Now, of course, Canseco is a thoroughly untrustworthy witness; nobody wants to marginalize McGwire’s accomplishments solely on the word of an attention-seeking clown.

Canseco has a new book, and the New York Daily News has described portions in which Canseco claims that he shot steroids into McGwire while both were A’s and that McGwire and Jason Giambi also were users.

A huge and reckless personal betrayal? Yes.

But, like most snitches, Canseco was in a position to see things non-clowns were not. He used steroids. He was a senior “Bash Brother” alongside McGwire. He has reason to talk (money, bitterness) but not to lie (hello, libel lawsuit!). Really, are the government’s first-hand sources in the BALCO-Bonds investigation much different than Canseco?

How many willing and credible sources have first-hand knowledge of steroid abuse in pro sports? Ken Caminiti is dead. Almost everybody else isn’t talking. Victor Conte and Canseco seem to be about it.

And that’s why Canseco’s accusations are almost as important as Bonds’ reported admission to a grand jury that he may have inadvertently taken a designer steroid.

By January 2007, we will know the big-picture answers. We’ll know outcome of the Balco prosecutions, and we will see what baseball looks like with a tough steroid policy. We’ll better understand McGwire’s achievements.

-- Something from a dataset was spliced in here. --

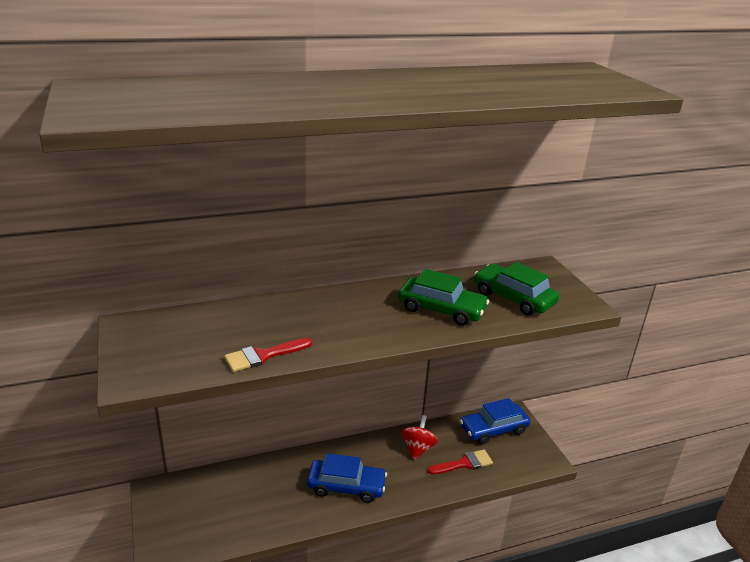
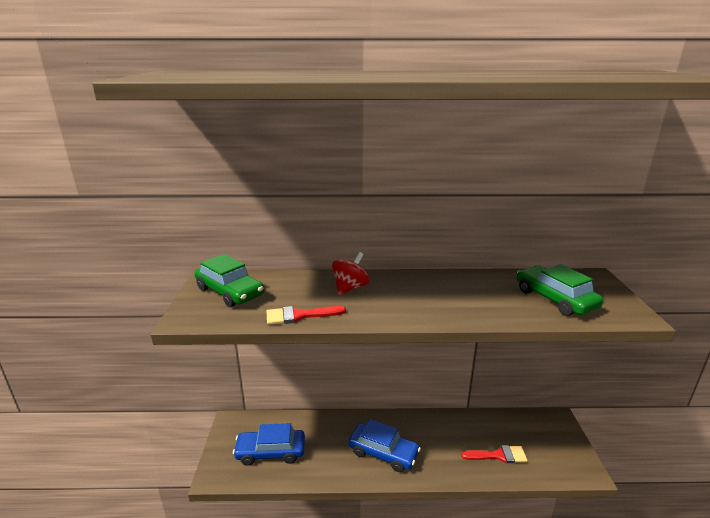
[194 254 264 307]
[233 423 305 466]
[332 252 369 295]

We’ll see if he gets a first-ballot trip to Cooperstown or if he is denied in the first wave of steroid revulsion. And we’ll see what baseball feels like without Barry Bonds, assuming he retires after the 2006 season, which seems to grow more likely with each new knee surgery.

Now, we can see the end. And no matter what, McGwire and Bonds are in this thing together.

For all of his cloddishness, Canseco has given us a Steroid Era framework: A bold beginning (the Bash Brothers), the awkward middle acts (now) and the long-anticipated climax, due by January 2007, if you can wait that long.